§ **Required action**:
Line by line, return the listing exactly, without any of the images.

§ **Entries provided**:
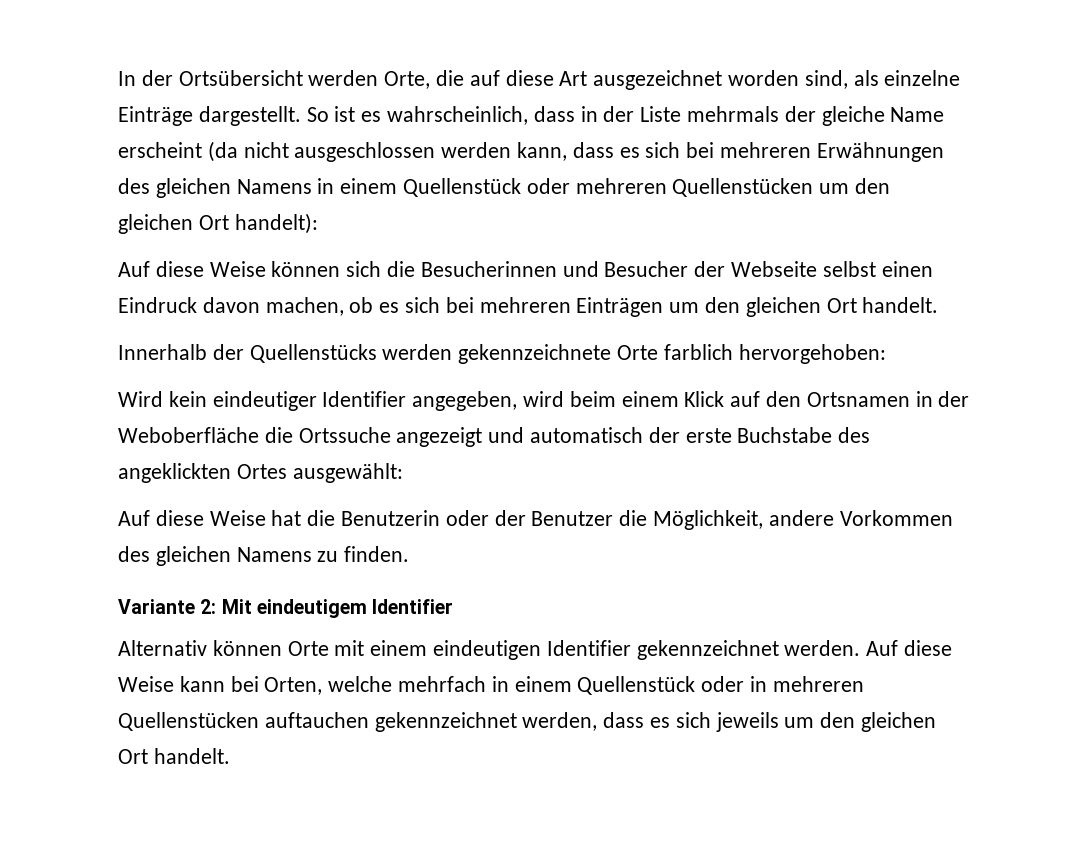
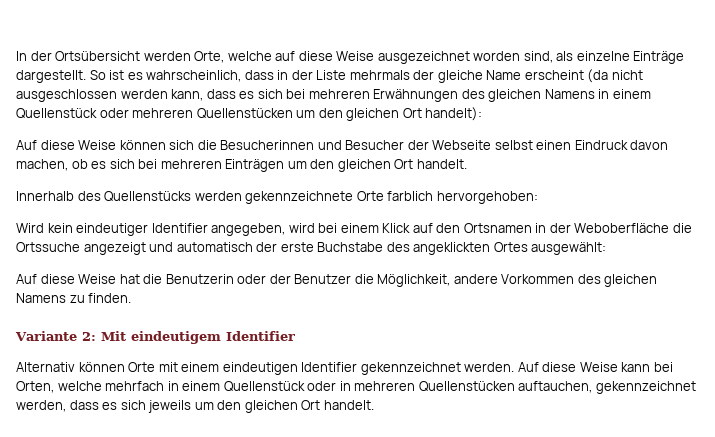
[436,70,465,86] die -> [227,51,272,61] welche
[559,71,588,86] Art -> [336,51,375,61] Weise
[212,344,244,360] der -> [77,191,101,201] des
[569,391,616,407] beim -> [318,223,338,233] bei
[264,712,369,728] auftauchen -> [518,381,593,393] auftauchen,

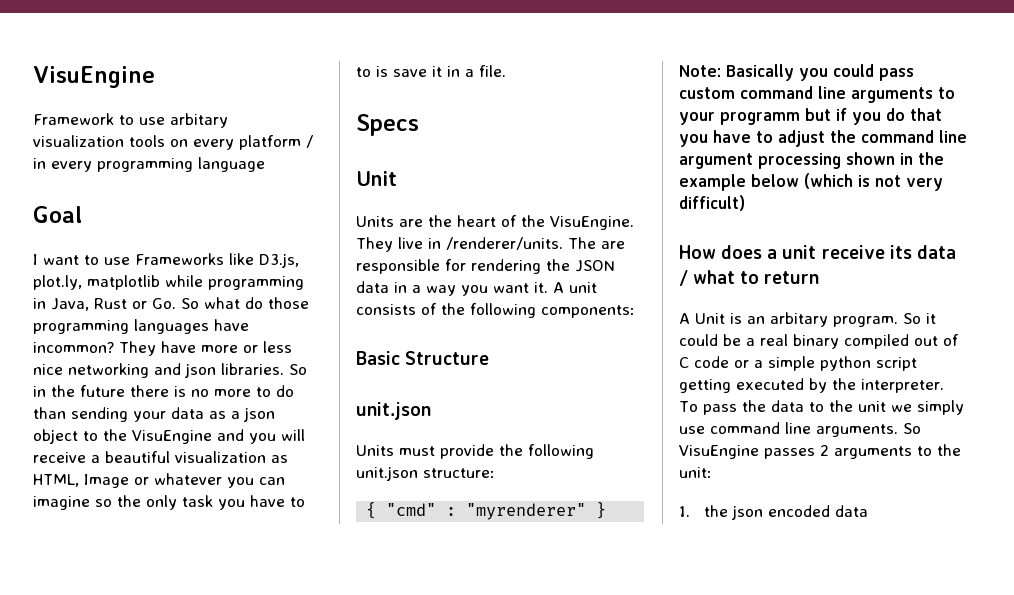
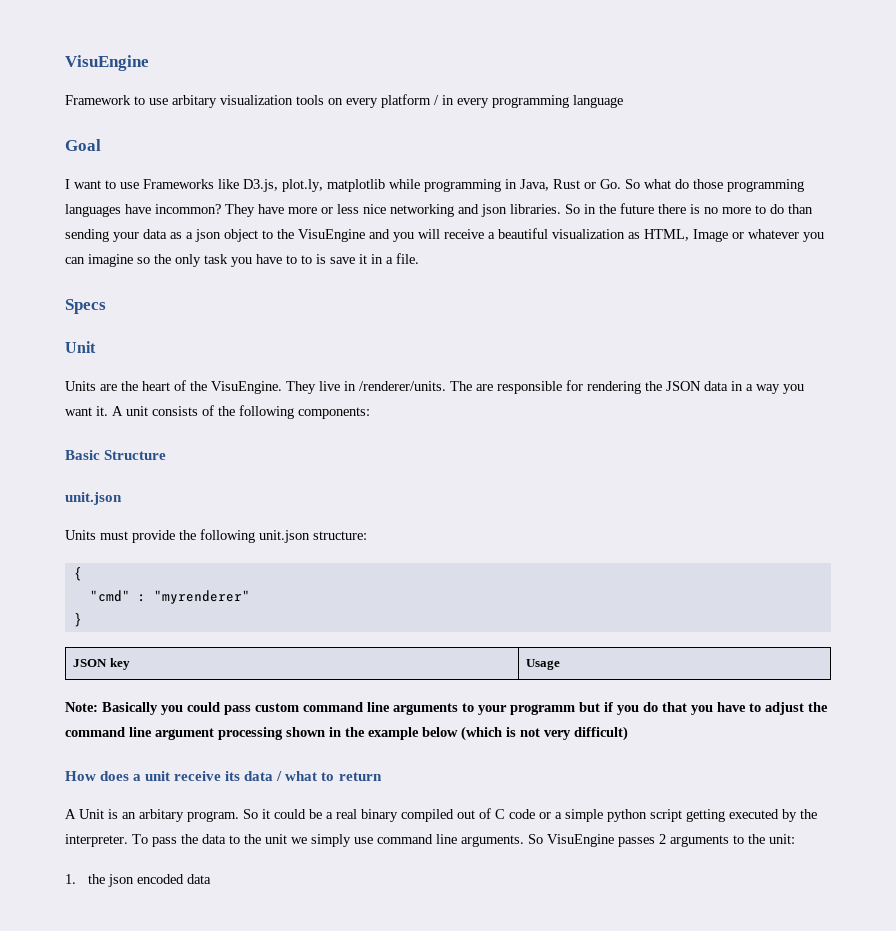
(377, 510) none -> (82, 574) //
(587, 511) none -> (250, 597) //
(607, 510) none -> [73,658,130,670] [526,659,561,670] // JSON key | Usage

§ **Output for this task**:
[436,70,465,86] die -> [227,51,272,61] welche
[559,71,588,86] Art -> [336,51,375,61] Weise
[212,344,244,360] der -> [77,191,101,201] des
[569,391,616,407] beim -> [318,223,338,233] bei
[264,712,369,728] auftauchen -> [518,381,593,393] auftauchen,

(377, 510) none -> (82, 574) //
(587, 511) none -> (250, 597) //
(607, 510) none -> [73,658,130,670] [526,659,561,670] // JSON key | Usage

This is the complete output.